1) Gastrointestinal losses: Causes include
vomiting of gastric contents (the loss of chloride enhances K+ excretion
in the kidneys, promoting the hypokalemia), vagal indigestion, and
diarrhea. Diarrhea in horses and cattle often produces a hypokalemia.
Severe diarrhea and vomiting in dogs and cats can also result in hypokalemia.

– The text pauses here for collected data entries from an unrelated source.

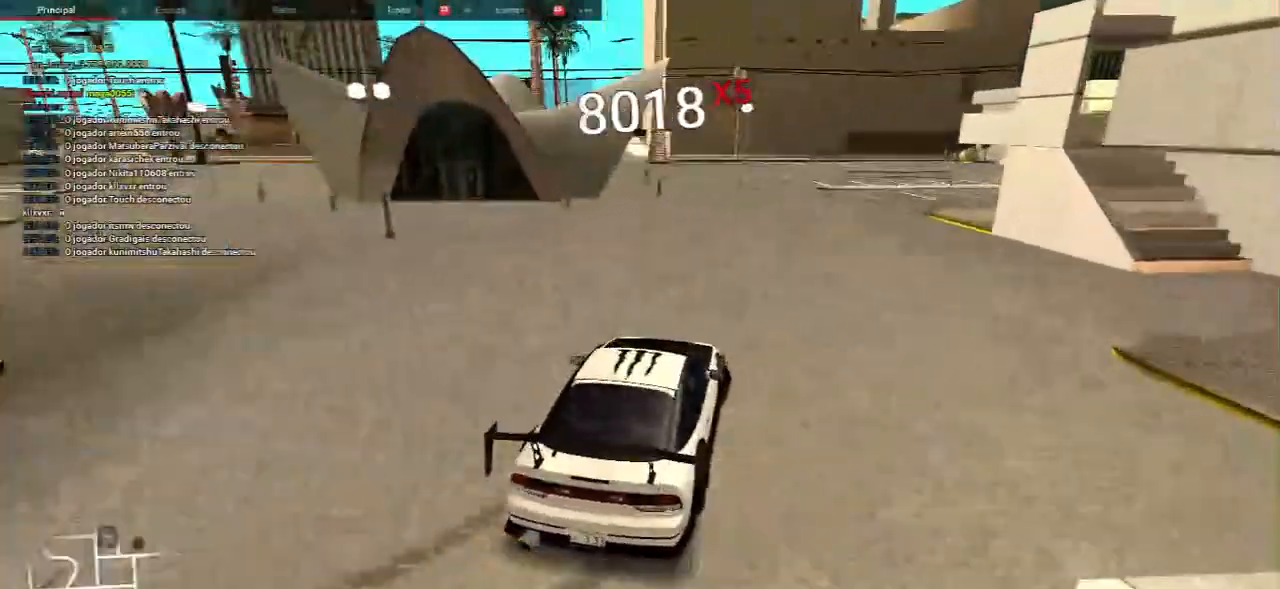
{"keys": ["d", "w"], "mouse": [], "events": [[350, "d", "down"]]}
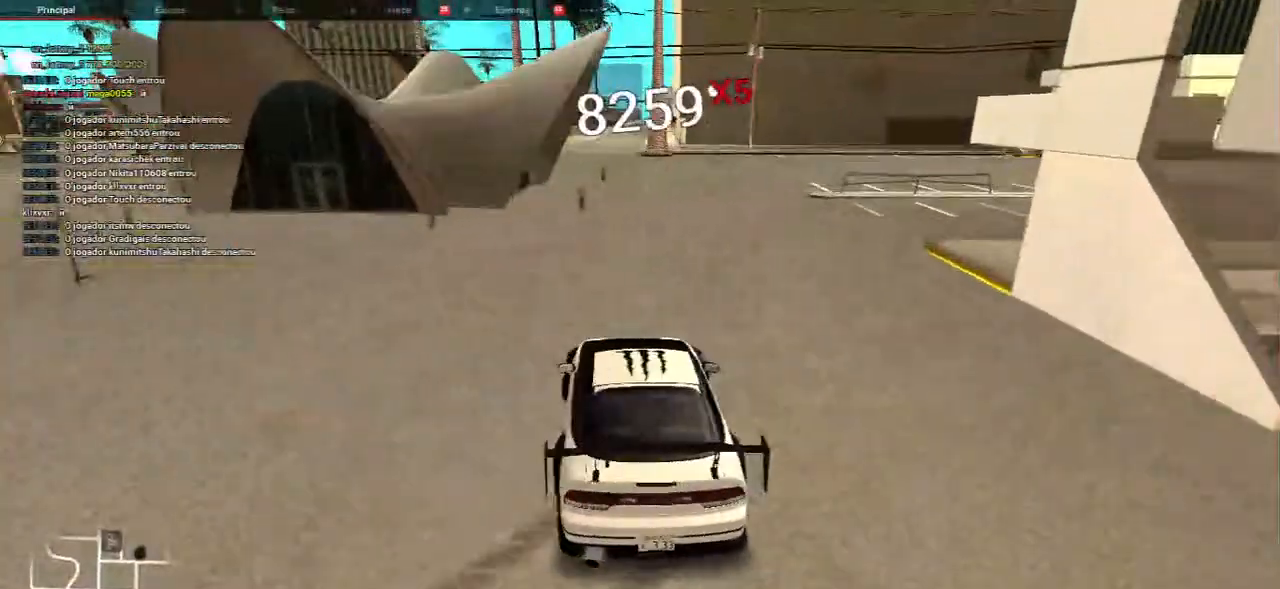
{"keys": ["w"], "mouse": [], "events": [[33, "d", "up"], [33, "w", "up"], [233, "w", "down"]]}
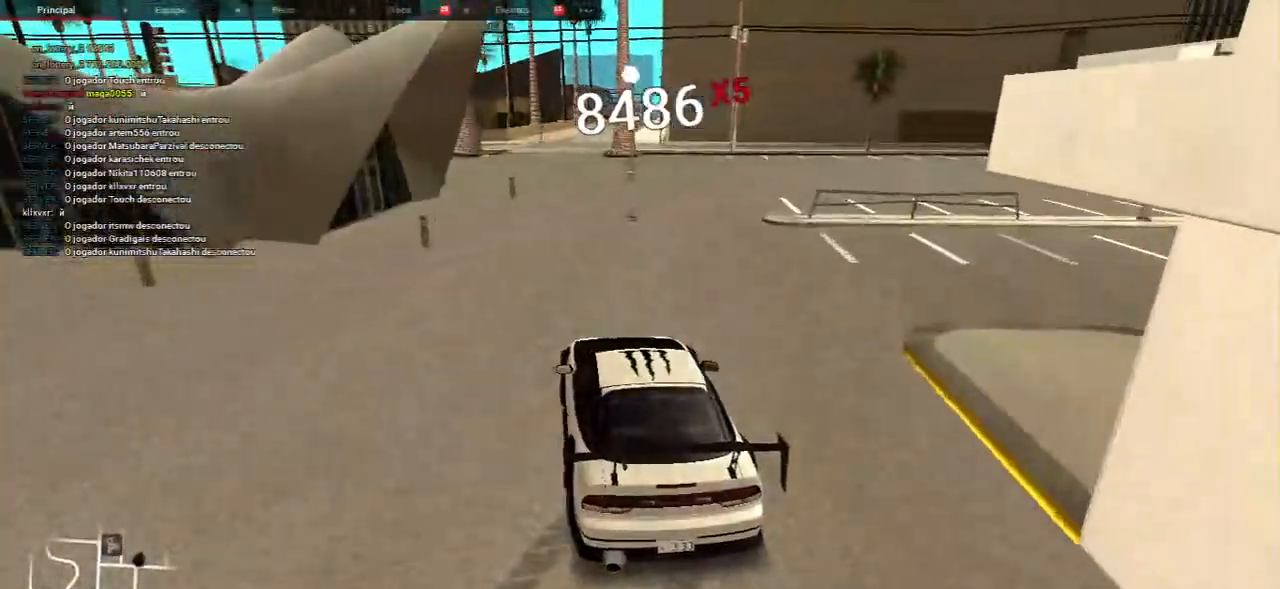
{"keys": ["w"], "mouse": [], "events": [[17, "s", "down"], [17, "w", "up"], [283, "s", "up"], [300, "w", "down"]]}
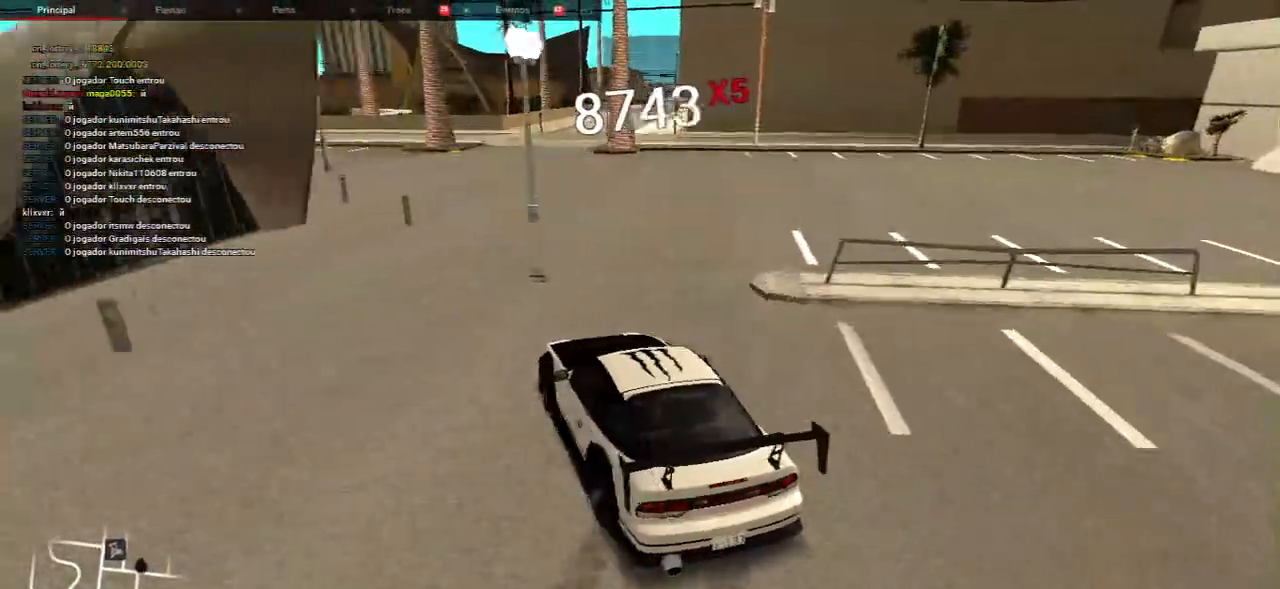
{"keys": ["w"], "mouse": [], "events": [[50, "w", "up"], [267, "w", "down"]]}
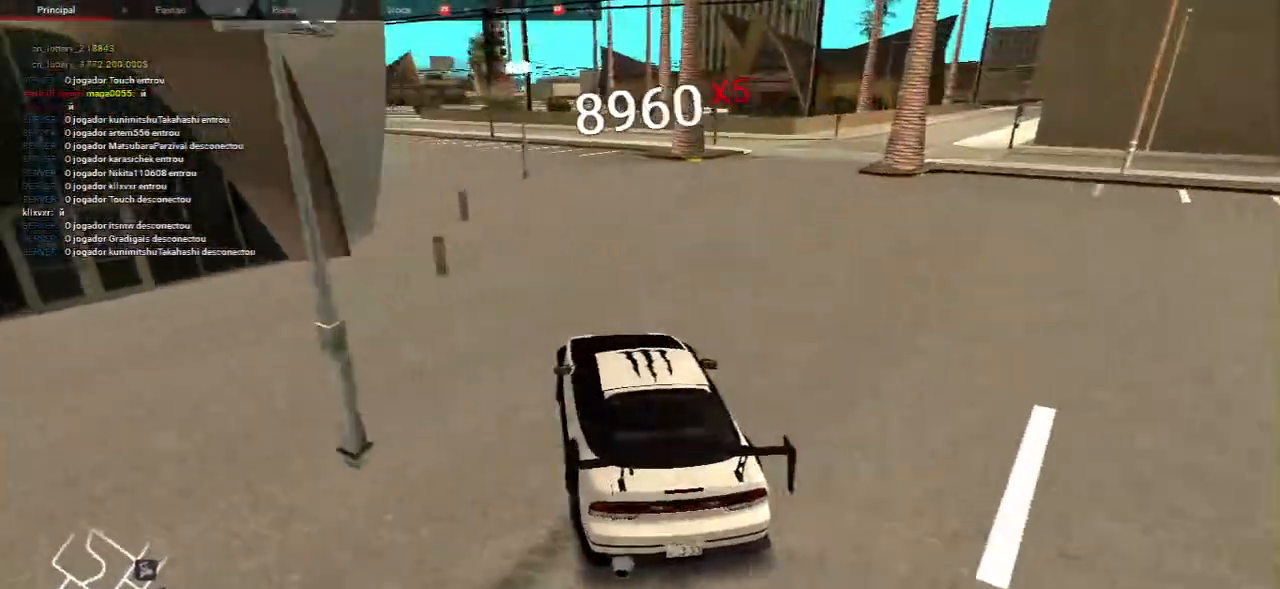
{"keys": ["w"], "mouse": [], "events": [[67, "w", "up"], [183, "s", "down"], [350, "w", "down"], [383, "s", "up"]]}
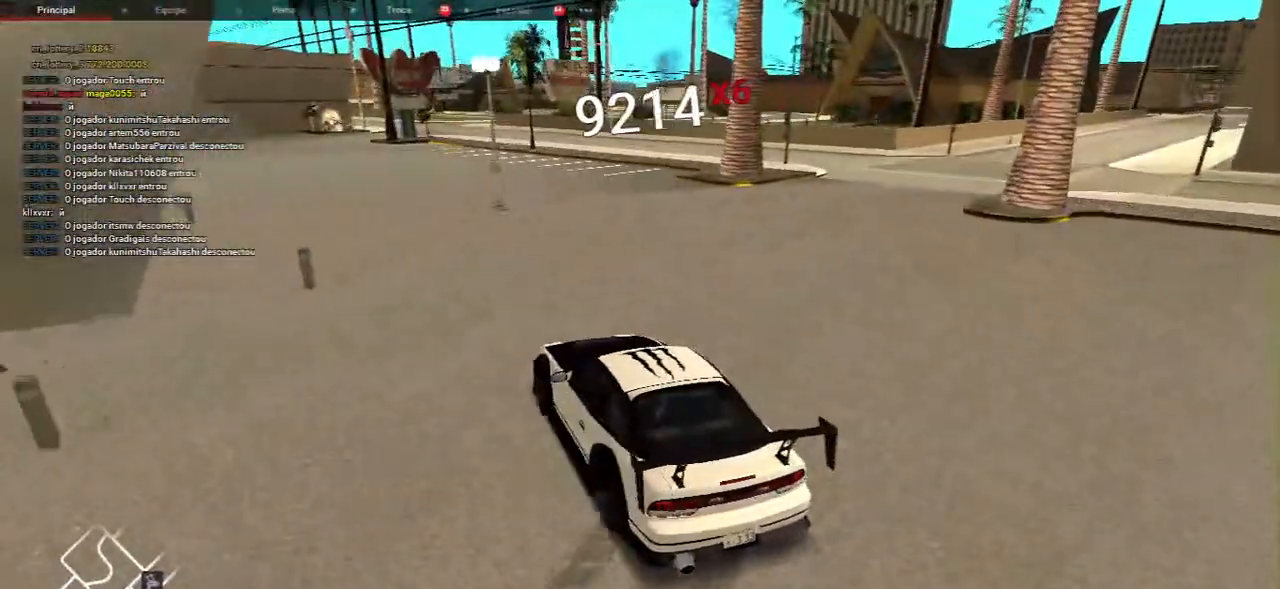
{"keys": [], "mouse": [], "events": [[200, "w", "up"], [267, "s", "down"], [467, "s", "up"]]}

Saliva is potassium-rich and disorders such as choke in horses and
cattle can result in hypokalemia.
2) Third space losses/sequestration: Accumulation
of fluid in body cavities (e.g. peritonitis) or distended gastrointestinal
system (e.g. volvulus, ileus) can result in hypokalemia. This may
be dilutional from perceived volume depletion due to losses of fluid
from the intravascular space (with secretion of ADH and stimulation
of water intake).
3) Cutaneous losses: Sweating (horses).
4) Renal losses: Renal losses of potassium
can occur via several mechanisms, the main one being aldosterone,
which stimulates sodium absorption in exchange for potassium excretion
in the principle cells of the collecting ducts. Aldosterone is stimulated
by the renin-angiotensin system in response to hypovolemia and decreased
delivery of chloride (hypochloremia) to the macula densa. Hyperaldosteronism
is a rare condition causing severe hypokalemia in dogs and cats and
is usually secondary to adrenal neoplasia (in dogs) or hyperplasia
(cats). Potassium excretion is also enhanced by increased distal tubule
flow rates (any cause of polyuria, e.g. glucosuria, post-obstructive
diuresis), increased lumen electronegativity (high concentrations
of unadsorbable anions in the renal tubule lumen, e.g. penicillin,
ketones), increased distal delivery of sodium and metabolic alkalosis.
Potassium wasting also occurs if there is renal tubule disease that
prevents the normal absorption of filtered potassium, e.g. renal tubular
acidosis, chronic renal disease in cats.